(Directive): Write out each of the entries below word for word, changing nothing.

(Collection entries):
* begin *

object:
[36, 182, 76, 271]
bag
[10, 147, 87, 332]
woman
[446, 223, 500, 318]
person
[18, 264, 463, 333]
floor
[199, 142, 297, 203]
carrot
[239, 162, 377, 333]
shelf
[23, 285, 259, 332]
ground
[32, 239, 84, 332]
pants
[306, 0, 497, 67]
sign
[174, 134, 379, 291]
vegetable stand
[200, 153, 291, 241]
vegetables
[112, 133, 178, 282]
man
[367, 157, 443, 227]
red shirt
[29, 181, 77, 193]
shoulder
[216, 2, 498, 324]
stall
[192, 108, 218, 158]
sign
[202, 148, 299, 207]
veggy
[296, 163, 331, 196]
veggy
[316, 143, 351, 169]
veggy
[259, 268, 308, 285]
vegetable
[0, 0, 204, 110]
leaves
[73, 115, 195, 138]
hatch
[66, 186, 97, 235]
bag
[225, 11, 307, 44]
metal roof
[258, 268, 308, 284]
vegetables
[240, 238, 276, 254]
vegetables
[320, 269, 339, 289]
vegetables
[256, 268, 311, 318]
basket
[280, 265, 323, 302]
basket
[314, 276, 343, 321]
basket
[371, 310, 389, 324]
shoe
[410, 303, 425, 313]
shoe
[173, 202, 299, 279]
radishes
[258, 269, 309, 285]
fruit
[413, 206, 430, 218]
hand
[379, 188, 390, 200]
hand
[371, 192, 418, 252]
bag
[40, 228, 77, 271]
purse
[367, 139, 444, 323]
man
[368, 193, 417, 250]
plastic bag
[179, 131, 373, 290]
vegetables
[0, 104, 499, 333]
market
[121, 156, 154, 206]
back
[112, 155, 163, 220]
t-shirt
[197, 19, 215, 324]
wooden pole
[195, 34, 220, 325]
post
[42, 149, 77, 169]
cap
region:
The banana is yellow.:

* end *

(Solution to this task):
object:
[36, 182, 76, 271]
bag
[10, 147, 87, 332]
woman
[446, 223, 500, 318]
person
[18, 264, 463, 333]
floor
[199, 142, 297, 203]
carrot
[239, 162, 377, 333]
shelf
[23, 285, 259, 332]
ground
[32, 239, 84, 332]
pants
[306, 0, 497, 67]
sign
[174, 134, 379, 291]
vegetable stand
[200, 153, 291, 241]
vegetables
[112, 133, 178, 282]
man
[367, 157, 443, 227]
red shirt
[29, 181, 77, 193]
shoulder
[216, 2, 498, 324]
stall
[192, 108, 218, 158]
sign
[202, 148, 299, 207]
veggy
[296, 163, 331, 196]
veggy
[316, 143, 351, 169]
veggy
[259, 268, 308, 285]
vegetable
[0, 0, 204, 110]
leaves
[73, 115, 195, 138]
hatch
[66, 186, 97, 235]
bag
[225, 11, 307, 44]
metal roof
[258, 268, 308, 284]
vegetables
[240, 238, 276, 254]
vegetables
[320, 269, 339, 289]
vegetables
[256, 268, 311, 318]
basket
[280, 265, 323, 302]
basket
[314, 276, 343, 321]
basket
[371, 310, 389, 324]
shoe
[410, 303, 425, 313]
shoe
[173, 202, 299, 279]
radishes
[258, 269, 309, 285]
fruit
[413, 206, 430, 218]
hand
[379, 188, 390, 200]
hand
[371, 192, 418, 252]
bag
[40, 228, 77, 271]
purse
[367, 139, 444, 323]
man
[368, 193, 417, 250]
plastic bag
[179, 131, 373, 290]
vegetables
[0, 104, 499, 333]
market
[121, 156, 154, 206]
back
[112, 155, 163, 220]
t-shirt
[197, 19, 215, 324]
wooden pole
[195, 34, 220, 325]
post
[42, 149, 77, 169]
cap
region:
The banana is yellow.:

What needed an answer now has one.